Como si de un cuento estuviésemos hablando, la mañana alcanzó a derruir la pasión que en la oscuridad fue conferida en el firmamento supremo, ahí donde bailaban y reían sombras magnéticas, pero todas y cada una de ellas formaban parte de ti, aunque en tiempo y espacio distinto, aunque en proyecciones en las cuáles había yo alterado el destino. No concebía ni un solo universo donde pudiera perderme de tu encanto sempiterno y tus facciones espirituales más elegantes, donde no pudiera retumbar el eco de tus sonidos despampanantes hacia el vacío. Exhalados en el viento cósmico nos alteramos cuando entablamos la hazaña de la virtud anunciadora del amor que ligaba nuestras dimensiones internas. Todo había sido en vano, o al menos eso creíamos hasta que vislumbramos el fuego negro que purifica la miseria. Nos arrojamos hacia él en un acto de solemnidad agraviada, pero no fue suficiente para expiar nuestros inhumanos pecados.
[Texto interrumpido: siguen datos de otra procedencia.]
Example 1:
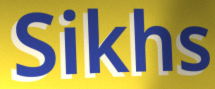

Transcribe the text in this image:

Sikhs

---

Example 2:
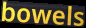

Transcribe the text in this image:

bowels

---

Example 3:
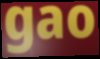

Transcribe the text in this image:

gao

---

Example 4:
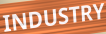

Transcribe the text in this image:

INDUSTRY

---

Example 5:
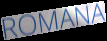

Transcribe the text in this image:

ROMANA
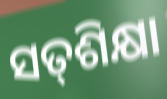
ସତ୍‌ଶିକ୍ଷା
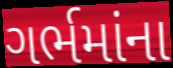
ગર્ભમાંના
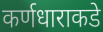
कर्णधाराकडे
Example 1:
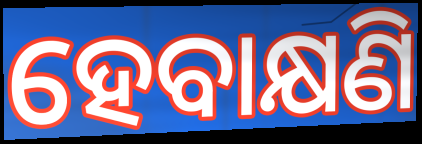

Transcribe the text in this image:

ହେବାକ୍ଷଣି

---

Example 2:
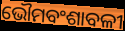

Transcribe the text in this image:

ଭୌମବଂଶାବଳୀ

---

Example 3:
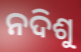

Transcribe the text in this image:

ନଦିଶୁ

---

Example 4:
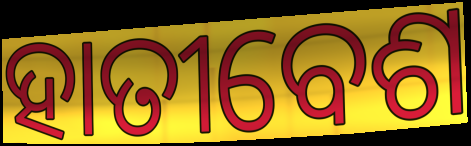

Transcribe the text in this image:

ହାତୀବେଶ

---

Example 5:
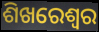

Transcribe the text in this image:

ଶିଖରେଶ୍ୱର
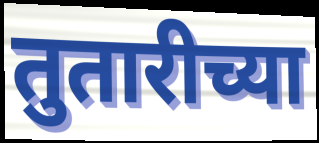
तुतारीच्या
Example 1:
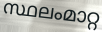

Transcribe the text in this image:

സ്ഥലംമാറ്റ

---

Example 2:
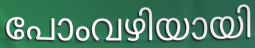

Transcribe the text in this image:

പോംവഴിയായി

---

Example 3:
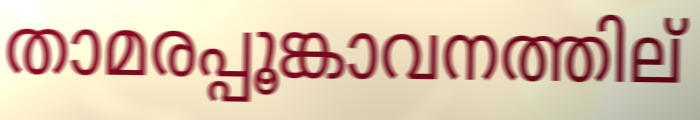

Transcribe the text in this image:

താമരപ്പൂങ്കാവനത്തില്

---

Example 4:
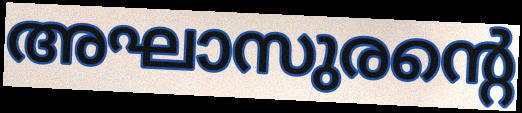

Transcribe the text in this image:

അഘാസുരന്റെ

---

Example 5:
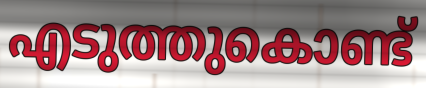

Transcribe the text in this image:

എടുത്തുകൊണ്ട്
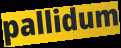
pallidum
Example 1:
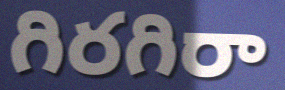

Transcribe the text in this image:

గిరగిరా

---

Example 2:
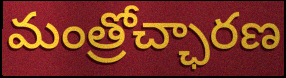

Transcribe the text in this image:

మంత్రోచ్ఛారణ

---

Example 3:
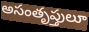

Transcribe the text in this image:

అసంతృప్తులూ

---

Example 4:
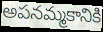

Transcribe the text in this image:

అపనమ్మకానికి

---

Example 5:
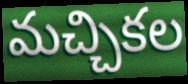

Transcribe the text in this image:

మచ్చికల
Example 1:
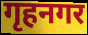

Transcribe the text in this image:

गृहनगर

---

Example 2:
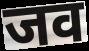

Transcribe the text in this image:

जव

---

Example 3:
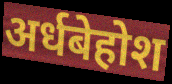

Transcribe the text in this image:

अर्धबेहोश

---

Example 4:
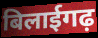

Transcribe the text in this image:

बिलाईगढ़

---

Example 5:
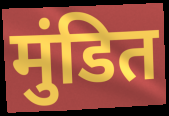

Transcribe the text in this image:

मुंडित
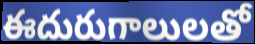
ఈదురుగాలులతో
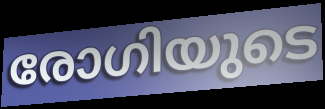
രോഗിയുടെ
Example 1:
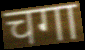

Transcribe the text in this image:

चगा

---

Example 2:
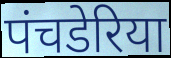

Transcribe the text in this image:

Entonces la nave de todas mis encarnaciones zozobró entre lava y fuentes chirriantes de un vómito iridiscente en el cual se derretían las joyas de los inmortales. Fue ahí cuando atisbé la compostura y el hermoso símbolo que enseñabas a los no humanos, a aquellos con la carne despellejada por el absurdo. A ti, la más laudable esencia de lo que jamás podría contener en este corazón tan diminuto, quiero regalarte toda la sangre de mis venas y toda la vida que me queda. A ver si, con ello, consigo que esta pasión perdure y no se alborote cuando el fin de lo imperecedero sobre nuestras sombras sobrevenga, cuando de tu corazón la defunción brote y cuando de tus brazos el suicidio me arrebate. No habrá lágrimas, empero, cuando eso ocurra, pues sin duda alguna estaré feliz de matarme tras haberme fundido con tu imagen proyectada fuera de mi mente debido a esta delirante obsesión que me atormenta desde que tú ya no descansas más en esta cama, sino eternamente en el camposanto.